### Objectives
• 1. According to the mailing-list excerpt, what kind of poller might poller_put be called on?
• 2. Reproduce word for word the part of the mailing-list excerpt that opens with the words containing "No objection to" and closes with "code up a bit.".

### Excerpted passage
---*---
No objection to it on those grounds. :-)

Thanks for the explanation,
 -George
George Dunlap Jan. 17, 2020, 2:39 p.m. UTC | #5
On 1/17/20 2:33 PM, Ian Jackson wrote:
> Ian Jackson writes ("Re: [PATCH v2 10/10] libxl: event: Move poller pipe emptying to the end of afterpoll"):
>> TBH I still think this patch tidies the code up a bit.
> 
> Given you tested it with this change, and I think it makes it a bit
> tidier and no less correct, I would like to keep it.
> 
> I rewrote the commit message - see below.
> 
> Ian.
> 
> libxl: event: Move poller pipe emptying to the end of afterpoll
> 
> This seems neater.  It doesn't have any significant effect because:
> 
> The poller fd wouldn't be emptied by time_occurs.  It would only be
> woken by time_occurs as a result of an ao completing, or by
> libxl__egc_ao_cleanup_1_baton.  But ...1_baton won't be called in
> between (for one thing, this would violate the rule of not still
> having the active caller when ...1_baton is called).
> 
> While discussing this patch, I noticed that there is a possibility (in
> libxl in general) that poller_put might be called on a woken poller.
---*---
(Data drawn from a collection)

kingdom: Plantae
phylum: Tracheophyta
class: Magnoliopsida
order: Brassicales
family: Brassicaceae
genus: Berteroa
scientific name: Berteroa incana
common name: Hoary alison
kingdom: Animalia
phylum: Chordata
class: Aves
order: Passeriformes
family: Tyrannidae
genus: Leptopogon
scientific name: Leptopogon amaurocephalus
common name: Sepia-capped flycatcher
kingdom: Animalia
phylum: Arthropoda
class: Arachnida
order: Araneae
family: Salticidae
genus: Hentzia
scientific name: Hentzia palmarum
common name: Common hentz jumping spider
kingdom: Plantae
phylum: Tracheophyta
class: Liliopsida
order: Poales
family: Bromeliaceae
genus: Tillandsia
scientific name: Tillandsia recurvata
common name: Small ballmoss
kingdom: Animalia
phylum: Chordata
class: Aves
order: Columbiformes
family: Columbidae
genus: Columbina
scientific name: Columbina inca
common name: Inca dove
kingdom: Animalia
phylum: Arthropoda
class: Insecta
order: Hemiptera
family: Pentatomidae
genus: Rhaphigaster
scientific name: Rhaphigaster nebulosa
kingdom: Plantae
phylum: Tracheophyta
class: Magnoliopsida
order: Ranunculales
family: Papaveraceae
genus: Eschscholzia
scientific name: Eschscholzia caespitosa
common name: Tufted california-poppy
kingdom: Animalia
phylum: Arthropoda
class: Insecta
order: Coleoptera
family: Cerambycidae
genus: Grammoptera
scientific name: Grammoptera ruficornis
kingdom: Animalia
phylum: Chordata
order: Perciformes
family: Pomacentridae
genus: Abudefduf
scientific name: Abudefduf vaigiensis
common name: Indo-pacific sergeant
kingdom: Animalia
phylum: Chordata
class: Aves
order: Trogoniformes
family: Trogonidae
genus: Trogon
---*---
### The answers
• 1. A woken poller.

• 2.
No objection to it on those grounds. :-)

Thanks for the explanation,
 -George
George Dunlap Jan. 17, 2020, 2:39 p.m. UTC | #5
On 1/17/20 2:33 PM, Ian Jackson wrote:
> Ian Jackson writes ("Re: [PATCH v2 10/10] libxl: event: Move poller pipe emptying to the end of afterpoll"):
>> TBH I still think this patch tidies the code up a bit.